Excerpts from a dataset.
- Opening Delimiter -
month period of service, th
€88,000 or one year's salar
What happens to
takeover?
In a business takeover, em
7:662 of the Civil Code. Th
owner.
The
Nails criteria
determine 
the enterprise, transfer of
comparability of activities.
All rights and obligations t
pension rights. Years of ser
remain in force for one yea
- Closing Delimiter -
Exercise description.
Line by line, output the data precisely as shown above.

Solution to this problem.
month period of service, th
€88,000 or one year's salar
What happens to
takeover?
In a business takeover, em
7:662 of the Civil Code. Th
owner.
The
Nails criteria
determine 
the enterprise, transfer of
comparability of activities.
All rights and obligations t
pension rights. Years of ser
remain in force for one yea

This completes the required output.